§ **Source material**

● ● ●

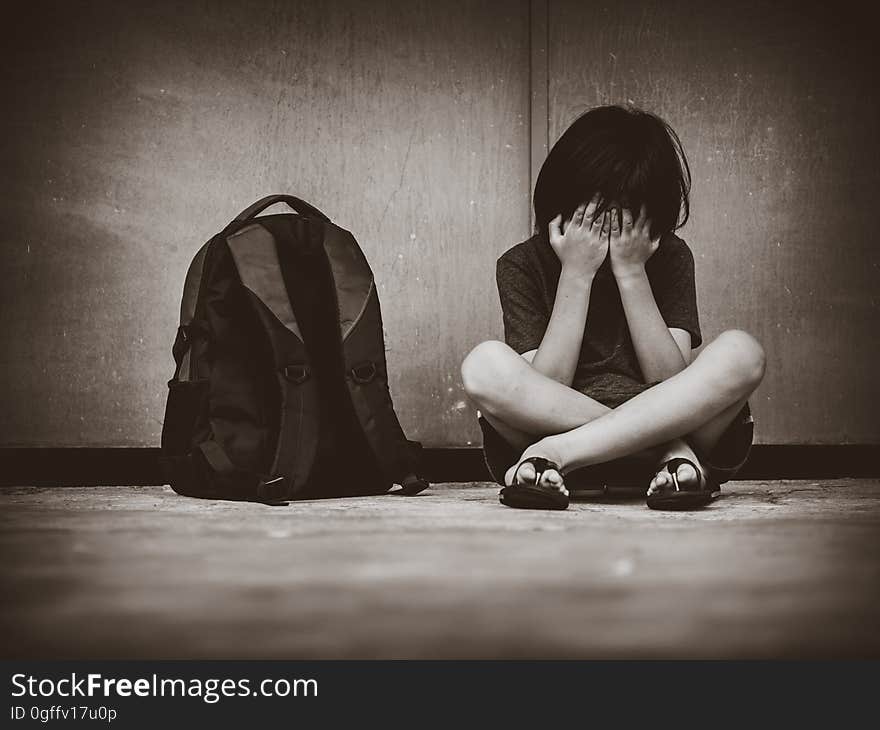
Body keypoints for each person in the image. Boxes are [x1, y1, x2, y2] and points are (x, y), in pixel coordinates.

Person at [461, 105, 765, 510]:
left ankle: (567, 453)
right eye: (594, 207)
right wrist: (576, 272)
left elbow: (667, 378)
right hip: (573, 424)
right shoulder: (522, 264)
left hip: (584, 439)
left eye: (625, 210)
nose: (607, 223)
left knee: (743, 352)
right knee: (483, 365)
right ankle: (664, 454)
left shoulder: (669, 256)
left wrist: (632, 272)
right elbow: (547, 382)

● ● ●

§ **Aim of the task**
Where pictures appear in the records, leave them out; output everything else exactly.

§ **Solution to this exercise**
Body keypoints for each person in the image. Boxes are [x1, y1, x2, y2] and points are (x, y), in pixel coordinates.

Person at [461, 105, 765, 510]:
left ankle: (567, 453)
right eye: (594, 207)
right wrist: (576, 272)
left elbow: (667, 378)
right hip: (573, 424)
right shoulder: (522, 264)
left hip: (584, 439)
left eye: (625, 210)
nose: (607, 223)
left knee: (743, 352)
right knee: (483, 365)
right ankle: (664, 454)
left shoulder: (669, 256)
left wrist: (632, 272)
right elbow: (547, 382)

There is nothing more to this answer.